Alas for all misogynists the family infighting and power politics failed to provide a monarch for any length of time, and it was his daughter Elizabeth who finally succeeded to the throne.  

She provided a stable reign and restored the economy by knighting the pirates who plundered the Spanish ships filled with Inca and Aztec gold.

Of course, the Spanish were rightly miffed.  But fog and a soft breeze allowed fire ships to drift amongst the Spanish Armada and change the DNA of the people of coastal towns and offshore islands. 

The journey towards an inclusive humanity is not only long and mysterious but a balance of triumph and tragedy with a sprinkling of miracles along the way.

Along that journey Kings, queens, tyrants, religious organisations, and even democratic elected governments set laws and regulations to guide humanities journey.  But they also get corrupted by the power they hold. 

Therefore, humanity must ground its ultimate values beyond an individual group or society.  That indeed is is one of the core tasks of religion. 

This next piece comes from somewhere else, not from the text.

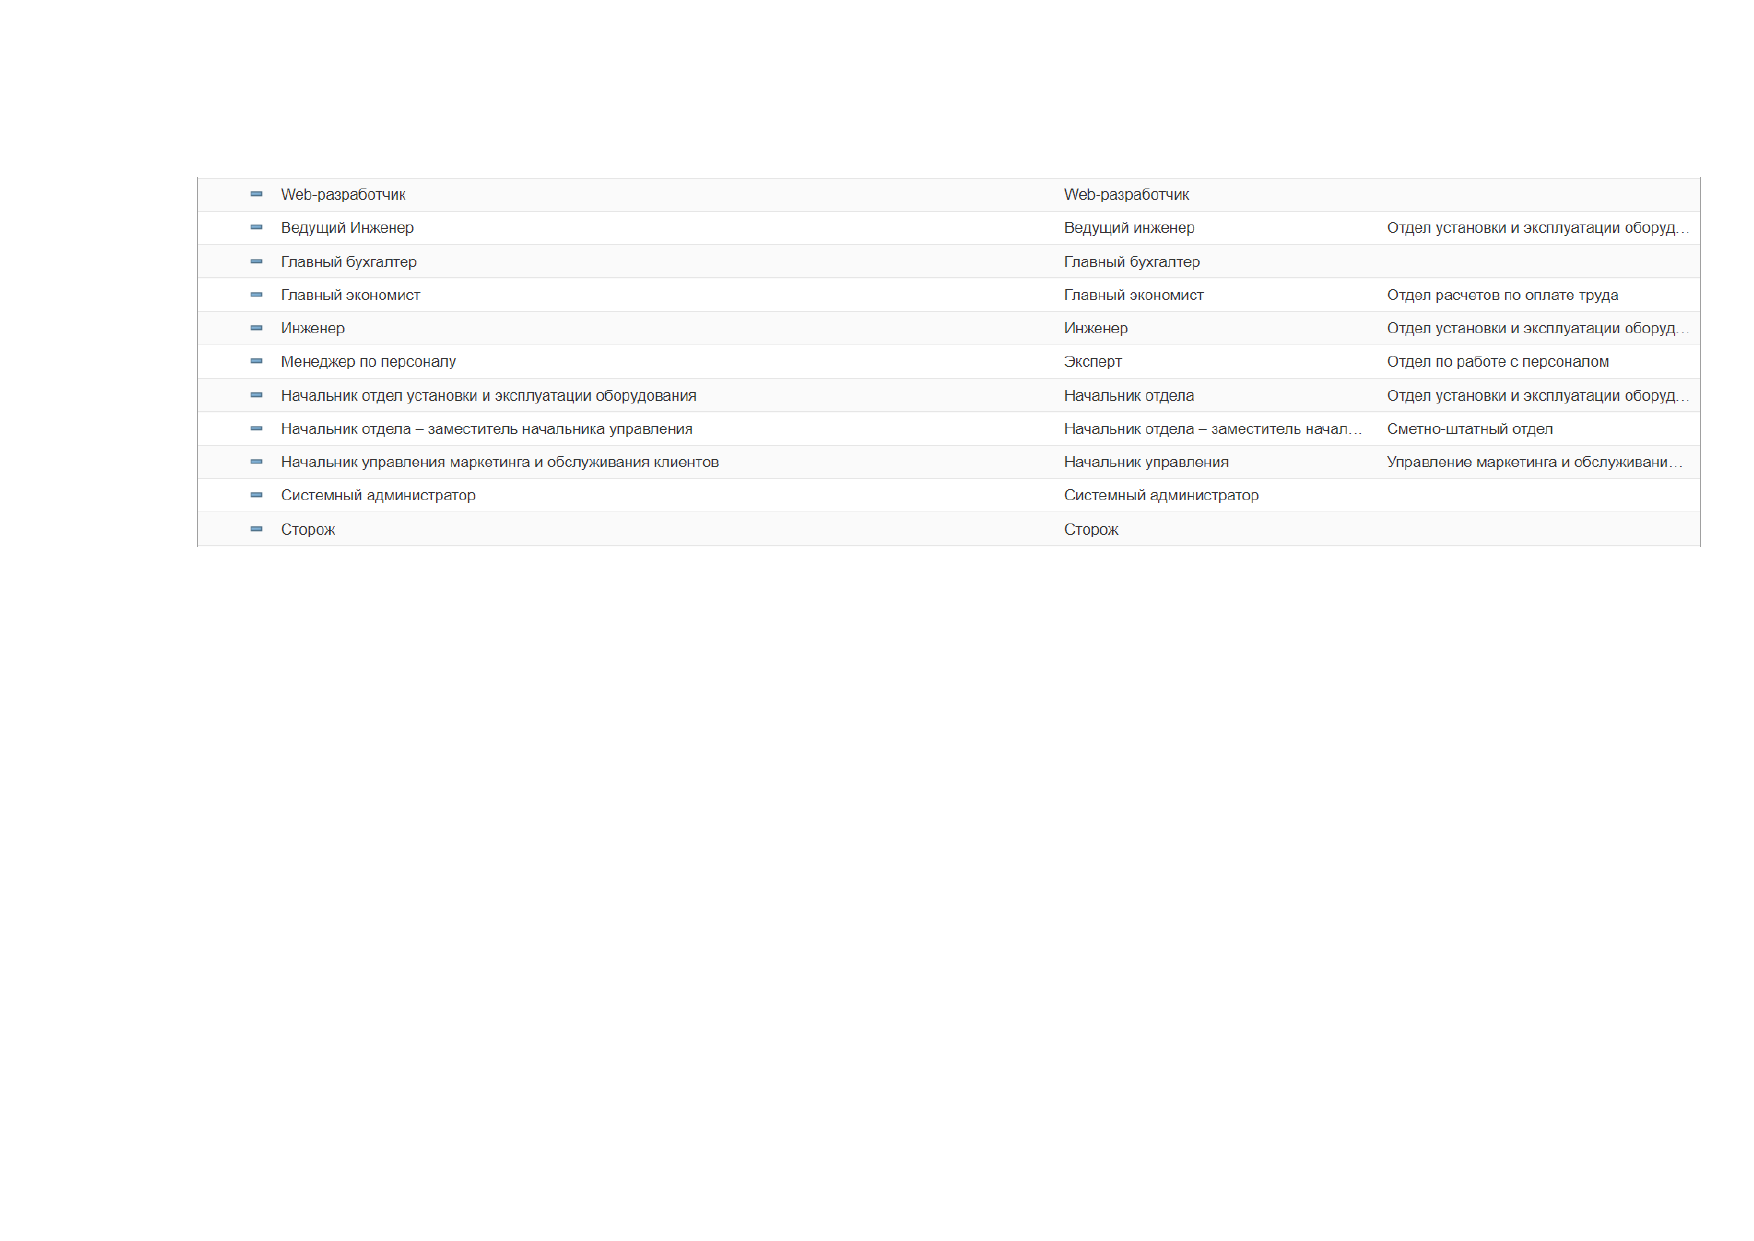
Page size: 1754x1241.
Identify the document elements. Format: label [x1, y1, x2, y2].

That task involves individuals reflecting on the stories of our scripture and relating those stories to our own stories. In that way our minds are opened to the divine Spirit.  The Spirit, that calls us to oppose actions that limit rather than enhance people’s lives. 

As religious people we are called by such study and reflection to speak out for justice even when doing so goes against loyalty to family, or mates.  We are called by our faith to live our lives in ways that give new life to the marginalised of our world.

As followers of Christ who claim to be both reformed and reforming, we must face the risk of division, even among friends and family, to promote a just society and live God’s Realm into the reality of our world.